- _Data_
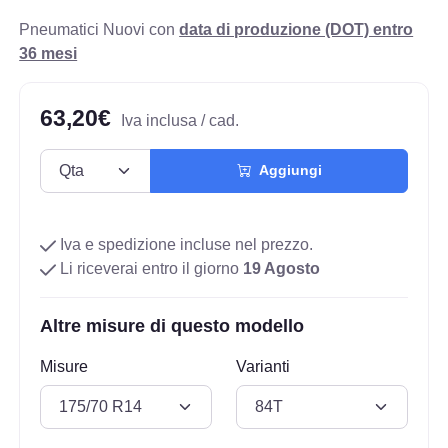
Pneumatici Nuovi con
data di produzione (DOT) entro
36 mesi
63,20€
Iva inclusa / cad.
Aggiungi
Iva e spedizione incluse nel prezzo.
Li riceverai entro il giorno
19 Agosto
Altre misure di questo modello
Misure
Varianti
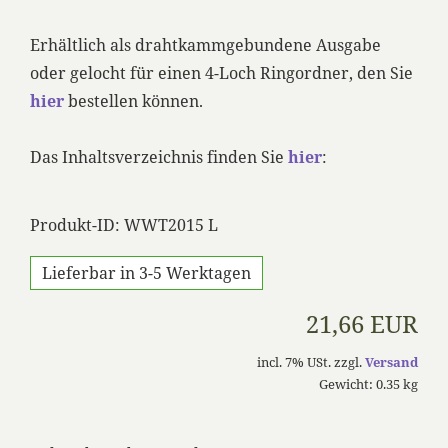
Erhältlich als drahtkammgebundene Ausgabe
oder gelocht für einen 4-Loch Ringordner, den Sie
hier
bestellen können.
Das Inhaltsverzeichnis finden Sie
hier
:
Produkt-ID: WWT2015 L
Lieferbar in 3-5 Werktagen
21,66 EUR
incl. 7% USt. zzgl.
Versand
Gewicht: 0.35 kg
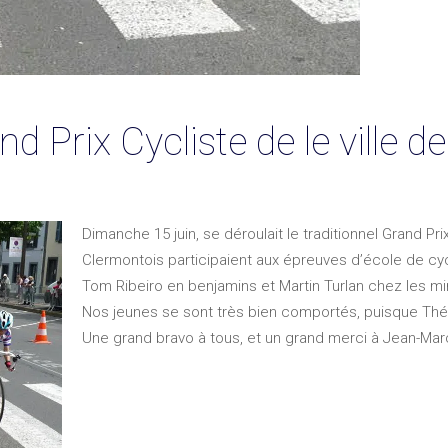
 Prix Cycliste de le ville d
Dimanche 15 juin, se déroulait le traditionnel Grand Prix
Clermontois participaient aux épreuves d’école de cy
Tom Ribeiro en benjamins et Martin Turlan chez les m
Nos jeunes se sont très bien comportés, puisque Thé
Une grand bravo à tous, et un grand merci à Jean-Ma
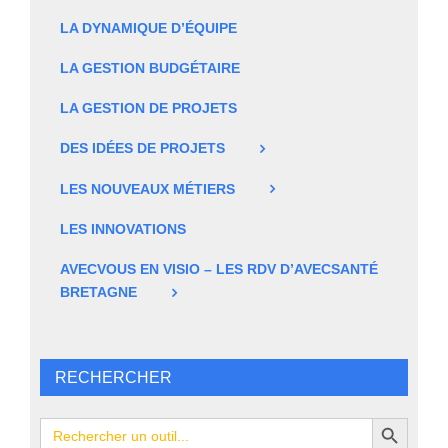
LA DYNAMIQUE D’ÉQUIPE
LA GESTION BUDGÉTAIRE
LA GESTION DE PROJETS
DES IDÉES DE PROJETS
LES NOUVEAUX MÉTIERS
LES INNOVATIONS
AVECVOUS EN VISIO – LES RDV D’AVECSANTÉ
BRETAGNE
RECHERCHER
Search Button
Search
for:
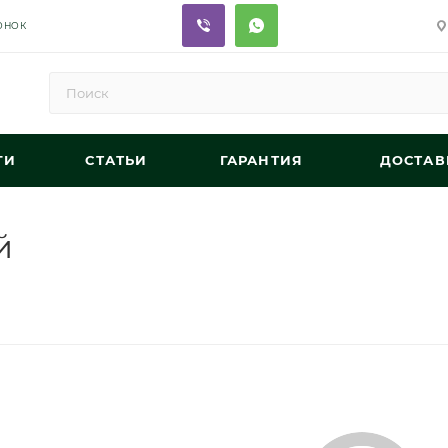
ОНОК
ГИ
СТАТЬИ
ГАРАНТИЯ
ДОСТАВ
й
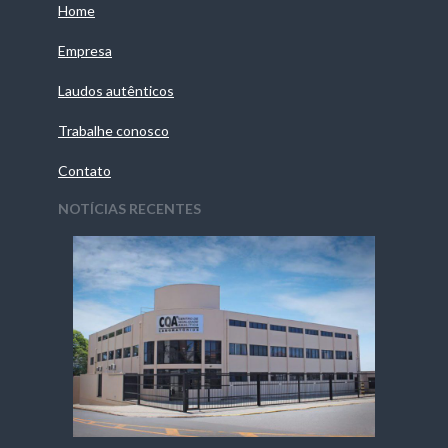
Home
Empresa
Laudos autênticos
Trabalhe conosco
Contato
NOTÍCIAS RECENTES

- _Task details_
Copy every line exactly, from the opening line of the entries down to the line holding "Une grand bravo", and keep the pictures out.

- _Output for this task_
Pneumatici Nuovi con
data di produzione (DOT) entro
36 mesi
63,20€
Iva inclusa / cad.
Aggiungi
Iva e spedizione incluse nel prezzo.
Li riceverai entro il giorno
19 Agosto
Altre misure di questo modello
Misure
Varianti
Erhältlich als drahtkammgebundene Ausgabe
oder gelocht für einen 4-Loch Ringordner, den Sie
hier
bestellen können.
Das Inhaltsverzeichnis finden Sie
hier
:
Produkt-ID: WWT2015 L
Lieferbar in 3-5 Werktagen
21,66 EUR
incl. 7% USt. zzgl.
Versand
Gewicht: 0.35 kg
 Prix Cycliste de le ville d
Dimanche 15 juin, se déroulait le traditionnel Grand Prix
Clermontois participaient aux épreuves d’école de cy
Tom Ribeiro en benjamins et Martin Turlan chez les m
Nos jeunes se sont très bien comportés, puisque Thé
Une grand bravo à tous, et un grand merci à Jean-Ma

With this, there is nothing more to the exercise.